(English) Fresno chosen as part of Microsoft project to boost local journalism



The technology giant Microsoft has chosen Fresno as one of four cities to launch an initiative to support local newsrooms.

The community-based pilot program — announced Wednesday morning in a blog post from Mary Snapp, Microsoft’s vice president of strategic initiatives — will focus on how technology and resources can help local news thrive in a challenging environment.

The support from Microsoft will allow local news organizations to improve coverage and to experiment with new approaches.

Financial support from Microsoft will run through the Central Valley Community Foundation and its Impact Media and Measurement Fund, which already supports local journalism efforts, including The Bee’s Education Lab and Fresnoland Lab.

The Bee and Valley Public Radio and Radio Bilingue have been part of discussions about the project.

In addition to Fresno, the project will support local journalism in El Paso, Texas; Jackson, Miss.; and Yakima, Wash.

“We know that to have a democracy that’s healthy, people need to be informed … and the most important way to do that is through independent journalism,” Snapp said.

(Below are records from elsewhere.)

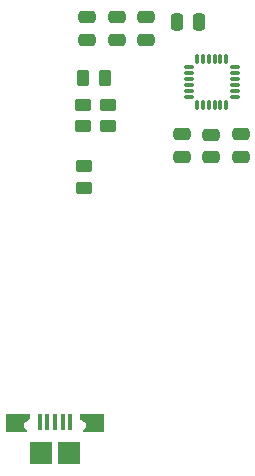
<source format=gbr>
%TF.GenerationSoftware,KiCad,Pcbnew,9.0.1*%
%TF.CreationDate,2025-11-13T22:26:36+01:00*%
%TF.ProjectId,dise_o_v2,64697365-f16f-45f7-9632-2e6b69636164,rev?*%
%TF.SameCoordinates,Original*%
%TF.FileFunction,Paste,Bot*%
%TF.FilePolarity,Positive*%
%FSLAX46Y46*%
G04 Gerber Fmt 4.6, Leading zero omitted, Abs format (unit mm)*
G04 Created by KiCad (PCBNEW 9.0.1) date 2025-11-13 22:26:36*
%MOMM*%
%LPD*%
G01*
G04 APERTURE LIST*
G04 Aperture macros list*
%AMRoundRect*
0 Rectangle with rounded corners*
0 $1 Rounding radius*
0 $2 $3 $4 $5 $6 $7 $8 $9 X,Y pos of 4 corners*
0 Add a 4 corners polygon primitive as box body*
4,1,4,$2,$3,$4,$5,$6,$7,$8,$9,$2,$3,0*
0 Add four circle primitives for the rounded corners*
1,1,$1+$1,$2,$3*
1,1,$1+$1,$4,$5*
1,1,$1+$1,$6,$7*
1,1,$1+$1,$8,$9*
0 Add four rect primitives between the rounded corners*
20,1,$1+$1,$2,$3,$4,$5,0*
20,1,$1+$1,$4,$5,$6,$7,0*
20,1,$1+$1,$6,$7,$8,$9,0*
20,1,$1+$1,$8,$9,$2,$3,0*%
%AMFreePoly0*
4,1,9,0.800000,0.650000,0.550000,0.400000,0.550000,0.000000,1.050000,-0.350000,1.050000,-0.800000,-1.050000,-0.800000,-1.050000,0.800000,0.800000,0.800000,0.800000,0.650000,0.800000,0.650000,$1*%
%AMFreePoly1*
4,1,9,1.050000,-0.800000,-1.050000,-0.800000,-1.050000,-0.350000,-0.550000,0.000000,-0.550000,0.400000,-0.800000,0.650000,-0.800000,0.800000,1.050000,0.800000,1.050000,-0.800000,1.050000,-0.800000,$1*%
G04 Aperture macros list end*
%ADD10R,0.400000X1.350000*%
%ADD11FreePoly0,180.000000*%
%ADD12R,1.900000X1.900000*%
%ADD13FreePoly1,180.000000*%
%ADD14RoundRect,0.250000X0.475000X-0.250000X0.475000X0.250000X-0.475000X0.250000X-0.475000X-0.250000X0*%
%ADD15RoundRect,0.250000X-0.475000X0.250000X-0.475000X-0.250000X0.475000X-0.250000X0.475000X0.250000X0*%
%ADD16RoundRect,0.250000X0.262500X0.450000X-0.262500X0.450000X-0.262500X-0.450000X0.262500X-0.450000X0*%
%ADD17RoundRect,0.250000X0.450000X-0.262500X0.450000X0.262500X-0.450000X0.262500X-0.450000X-0.262500X0*%
%ADD18RoundRect,0.250000X0.250000X0.475000X-0.250000X0.475000X-0.250000X-0.475000X0.250000X-0.475000X0*%
%ADD19RoundRect,0.075000X0.350000X0.075000X-0.350000X0.075000X-0.350000X-0.075000X0.350000X-0.075000X0*%
%ADD20RoundRect,0.075000X0.075000X-0.350000X0.075000X0.350000X-0.075000X0.350000X-0.075000X-0.350000X0*%
%ADD21RoundRect,0.250000X-0.450000X0.262500X-0.450000X-0.262500X0.450000X-0.262500X0.450000X0.262500X0*%
G04 APERTURE END LIST*
D10*
%TO.C,J1*%
X57097299Y-87342066D03*
X56447299Y-87342066D03*
X55797299Y-87342066D03*
X55147299Y-87342066D03*
X54497299Y-87342066D03*
D11*
X58897299Y-87467066D03*
D12*
X56997299Y-90017066D03*
X54597299Y-90017066D03*
D13*
X52697299Y-87467066D03*
%TD*%
D14*
%TO.C,C3*%
X58500000Y-55000000D03*
X58500000Y-53100000D03*
%TD*%
%TO.C,C4*%
X61000000Y-55000000D03*
X61000000Y-53100000D03*
%TD*%
D15*
%TO.C,C7*%
X66500000Y-63000000D03*
X66500000Y-64900000D03*
%TD*%
D16*
%TO.C,R4*%
X59996400Y-58236400D03*
X58171400Y-58236400D03*
%TD*%
D17*
%TO.C,R6*%
X60305900Y-62318500D03*
X60305900Y-60493500D03*
%TD*%
D14*
%TO.C,C5*%
X63500000Y-55000000D03*
X63500000Y-53100000D03*
%TD*%
D18*
%TO.C,C10*%
X68000000Y-53500000D03*
X66100000Y-53500000D03*
%TD*%
D15*
%TO.C,C8*%
X69000000Y-63050000D03*
X69000000Y-64950000D03*
%TD*%
D17*
%TO.C,R5*%
X58140900Y-62304800D03*
X58140900Y-60479800D03*
%TD*%
D19*
%TO.C,U4*%
X71000000Y-57300000D03*
X71000000Y-57800000D03*
X71000000Y-58300000D03*
X71000000Y-58800000D03*
X71000000Y-59300000D03*
X71000000Y-59800000D03*
D20*
X70300000Y-60500000D03*
X69800000Y-60500000D03*
X69300000Y-60500000D03*
X68800000Y-60500000D03*
X68300000Y-60500000D03*
X67800000Y-60500000D03*
D19*
X67100000Y-59800000D03*
X67100000Y-59300000D03*
X67100000Y-58800000D03*
X67100000Y-58300000D03*
X67100000Y-57800000D03*
X67100000Y-57300000D03*
D20*
X67800000Y-56600000D03*
X68300000Y-56600000D03*
X68800000Y-56600000D03*
X69300000Y-56600000D03*
X69800000Y-56600000D03*
X70300000Y-56600000D03*
%TD*%
D15*
%TO.C,C9*%
X71500000Y-63000000D03*
X71500000Y-64900000D03*
%TD*%
D21*
%TO.C,R7*%
X58203300Y-65703300D03*
X58203300Y-67528300D03*
%TD*%
M02*

</source>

Nationwide, newsroom employment has been cut in half over the past 15 years and has dropped by 11,000 jobs since January, Snapp writes in the blog post. “Digital technologies create opportunities for innovation and operational efficiencies, but they also create the risk that content can be manipulated and used to spread disinformation, undermining trust in all media.

“We’re starting with a very targeted approach. We don’t have all the answers, but we are committed to learning, and we hope our contributions and these learnings will be useful to others.”

Ashley Swearengin, chief executive officer of the Central Valley Community Foundation, said the Microsoft program will build upon the foundation’s efforts to support quality, fact-based news.

“We’re really excited about this partnership because it’ll be the first time that we’ve been able to support multiple media partners coming together and collaborating on various topics,” she said.


In addition to financial support, the plan includes discounted software products and services, and access to new technology to fight disinformation and cyberattacks. The Microsoft News website and Bing search engine also will be used to expand audience reach for local journalism.

Legal support will be offered for smaller newsrooms, including support in public records requests. And an expansion of AccountGuard will be offered to help protect journalists from cyberattacks.

It all adds up to greater firepower for local journalists to tell stories in new ways, said Joe Kieta, editor of The Bee.

“This effort will allow us to use technology to tell better and more profound stories, and that will in turn make an impact on Fresno and the central San Joaquin Valley,” he said.